Вне себя от бешенства, объектом которого стал не задиристый Гвидо Партибон, а я, Альвизе бросился в антресоль снимать с меня стружку. Адвокат использует пробел в законодательстве, сестра-интриганка вмешивается в следствие, в котором ни черта не смыслит. Неужели у нее хватит наглости утверждать, будто сын Джакомо святым духом очутился в камере у мелкого жулика без гроша в кармане, промышлявшего на рынке художественных подделок, — в этом птичнике, где сама она безраздельно царствует над индюшками и фазанами?
Я очень люблю Альвизе, но, когда он выказывает такую несправедливость, я готова его зарезать.

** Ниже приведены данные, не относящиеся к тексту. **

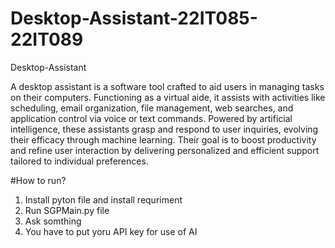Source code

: # Desktop-Assistant-22IT085-22IT089
Desktop-Assistant

A desktop assistant is a software tool crafted to aid users in managing tasks on their computers. Functioning as a virtual aide, it assists with activities like scheduling, email organization, file management, web searches, and application control via voice or text commands. Powered by artificial intelligence, these assistants grasp and respond to user inquiries, evolving their efficacy through machine learning. Their goal is to boost productivity and refine user interaction by delivering personalized and efficient support tailored to individual preferences.

#How to run?
1. Install pyton file and install requriment
2. Run SGPMain.py file
3. Ask somthing
4. You have to put yoru API key for use of AI
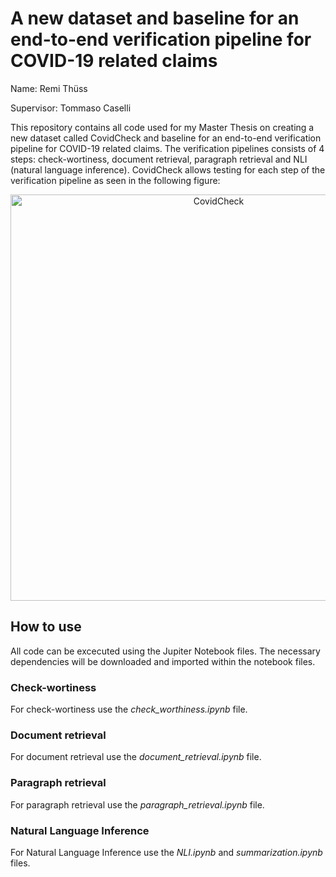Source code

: # A new dataset and baseline for an end-to-end verification pipeline for COVID-19 related claims

Name: Remi Thüss

Supervisor: Tommaso Caselli

This repository contains all code used for my Master Thesis on creating a new dataset called CovidCheck and baseline for an end-to-end verification pipeline for COVID-19 related claims. The verification pipelines consists of 4 steps: check-wortiness, document retrieval, paragraph retrieval and NLI (natural language inference). CovidCheck allows testing for each step of the verification pipeline as seen in the following figure:

<p align="center">
  <img width="650" src="https://user-images.githubusercontent.com/58257391/193020527-8d9b6fbd-c511-426c-8242-afb9523a4fba.png" alt="CovidCheck"/>
</p>

## How to use
All code can be excecuted using the Jupiter Notebook files. The necessary dependencies will be downloaded and imported within the notebook files.

### Check-wortiness
For check-wortiness use the _check_worthiness.ipynb_ file.

### Document retrieval
For document retrieval use the _document_retrieval.ipynb_ file.

### Paragraph retrieval
For paragraph retrieval use the _paragraph_retrieval.ipynb_ file.

### Natural Language Inference
For Natural Language Inference use the _NLI.ipynb_ and _summarization.ipynb_ files.
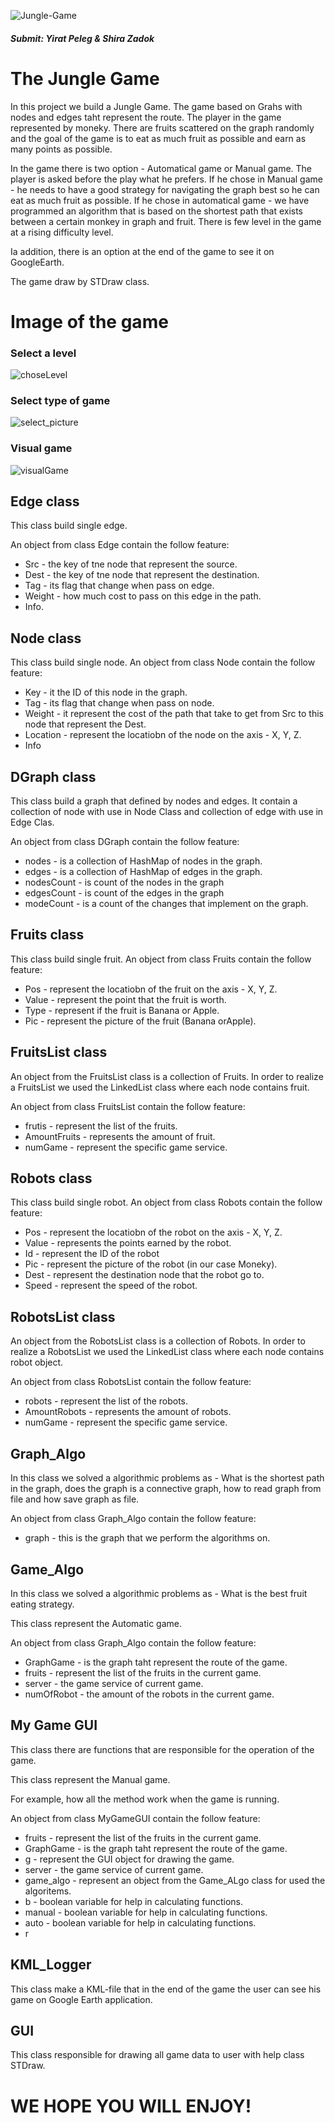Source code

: ![Jungle-Game](https://user-images.githubusercontent.com/58064644/72680447-a2f12300-3ac2-11ea-86b5-a3ebffd9234b.png)

##### Submit: Yirat Peleg & Shira Zadok

# The Jungle Game
In this project we build a Jungle Game.
The game based on Grahs with nodes and edges taht represent the route. The player in the game represented by moneky. There are fruits scattered on the graph randomly and the goal of the game is to eat as much fruit as possible and earn as many points as possible.

In the game there is two option - Automatical game or Manual game. The player is asked before the play what he prefers. If he chose in Manual game - he needs to have a good strategy for navigating the graph best so he can eat as much fruit as possible.
If he chose in automatical game - we have programmed an algorithm that is based on the shortest path that exists between a certain monkey in graph and fruit.
There is few level in the game at a rising difficulty level.

Ia addition, there is an option at the end of the game to see it on GoogleEarth.

The game draw by STDraw class.

# Image of the game

### Select a level 
![choseLevel](https://user-images.githubusercontent.com/58064644/72608537-8ff81a80-392b-11ea-8b20-00d72f9c8ddf.png)

### Select type of game
![select_picture](https://user-images.githubusercontent.com/58064644/72687706-41a07280-3b09-11ea-9f88-dc6262fceba3.png)
### Visual game 
![visualGame](https://user-images.githubusercontent.com/58064644/72686440-92aa6980-3afd-11ea-86f4-1548e1d54203.png)

## Edge class
This class build single edge.

 An object from class Edge contain the follow feature:
* Src - the key of tne node that represent the source.
* Dest - the key of tne node that represent the destination.
* Tag - its flag that change when pass on edge.
* Weight - how much cost to pass on this edge in the path.
* Info.

## Node class
This class build single node.
An object from class Node contain the follow feature:
* Key - it the ID of this node in the graph.
* Tag - its flag that change when pass on node.
* Weight - it represent the cost of the path that take to get from Src to this node that represent the Dest.
* Location - represent the locatiobn of the node on the axis - X, Y, Z.
* Info

## DGraph class
This class build a graph that defined by nodes and edges. It contain a collection of node with use in Node Class and collection of edge with use in Edge Clas.

An object from class DGraph contain the follow feature:
* nodes - is a collection of HashMap of nodes in the graph.
* edges - is a collection of HashMap of edges in the graph.
* nodesCount - is count of the nodes in the graph  
* edgesCount - is count of the edges in the graph
* modeCount - is a count of the changes that implement on the graph.

## Fruits class
This class build single fruit.
An object from class Fruits contain the follow feature:
* Pos - represent the locatiobn of the fruit on the axis - X, Y, Z.
* Value - represent the point that the fruit is worth.
* Type - represent if the fruit is Banana or Apple.
* Pic - represent the picture of the fruit (Banana orApple).

## FruitsList class
An object from the FruitsList class is a collection of Fruits. In order to realize a FruitsList we used the LinkedList class where each node contains fruit.

An object from class FruitsList contain the follow feature:
* frutis - represent the list of the fruits.
* AmountFruits - represents the amount of fruit.
* numGame - represent the specific game service.

## Robots class
This class build single robot.
An object from class Robots contain the follow feature:
* Pos - represent the locatiobn of the robot on the axis - X, Y, Z.
* Value - represents the points earned by the robot.
* Id - represent the ID of the robot
* Pic - represent the picture of the robot (in our case Moneky).
* Dest - represent the destination node that the robot go to.
* Speed - represent the speed of the robot.

## RobotsList class
An object from the RobotsList class is a collection of Robots. In order to realize a RobotsList we used the LinkedList class where each node contains robot object.

An object from class RobotsList contain the follow feature:
* robots - represent the list of the robots.
* AmountRobots - represents the amount of robots.
* numGame - represent the specific game service.

## Graph_Algo
In this class we solved a algorithmic problems as - What is the shortest path in the graph, does the graph is a connective graph, how to read graph from file and how save graph as file.

An object from class Graph_Algo contain the follow feature:
* graph - this is the graph that we perform the algorithms on.

## Game_Algo
In this class we solved a algorithmic problems as - What is the best fruit eating strategy.

This class represent the Automatic game.

An object from class Graph_Algo contain the follow feature:
* GraphGame - is the graph taht represent the route of the game.
* fruits - represent the list of the fruits in the current game.
* server - the game service of current game.
* numOfRobot - the amount of the robots in the current game.

## My Game GUI
This class there are functions that are responsible for the operation of the game.

This class represent the Manual game.

For example, how all the method work when the game is running.

An object from class MyGameGUI contain the follow feature:
* fruits - represent the list of the fruits in the current game.
* GraphGame - is the graph taht represent the route of the game. 
* g - represent the GUI object for drawing the game.
* server - the game service of current game.
* game_algo - represent an object from the Game_ALgo class for used the algoritems.
* b - boolean variable for help in calculating functions.
* manual - boolean variable for help in calculating functions.
* auto - boolean variable for help in calculating functions.
* r

## KML_Logger
This class make a KML-file that in the end of the game the user can see his game on Google Earth application.  

## GUI
This class responsible for drawing all game data to user with help class STDraw.


# WE HOPE YOU WILL ENJOY!

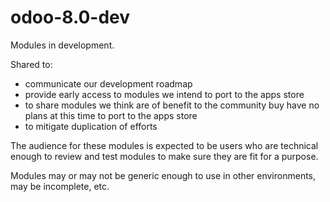 odoo-8.0-dev
============

Modules in development.  

Shared to:
  * communicate our development roadmap
  * provide early access to modules we intend to port to the apps store
  * to share modules we think are of benefit to the community buy have no plans at this time to port to the apps store
  * to mitigate duplication of efforts

The audience for these modules is expected to be users who are technical enough to review and test modules to make sure they are fit for a purpose.

Modules may or may not be generic enough to use in other environments, may be incomplete, etc.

Об этом я и размышляла там, в профессорской гостиной, когда увидела, что брат указывает на меня рукой.
«Моя сестра — мечтательница и фантазерка, но, когда она встает на защиту своего бюджета, она становится по-настоящему опасной», — нес он какую-то чушь. «Я знаю это от адвоката Партибона- старшего, вашего общего знакомого», — продолжил он, и я поняла, что «сестра-мечтательница» — это всего лишь обходной маневр перед решающей атакой на профессора Корво. Мне оставалось лишь проглотить свои возражения и вновь погрузиться в раздумья, предоставив комиссару разогреваться дальше.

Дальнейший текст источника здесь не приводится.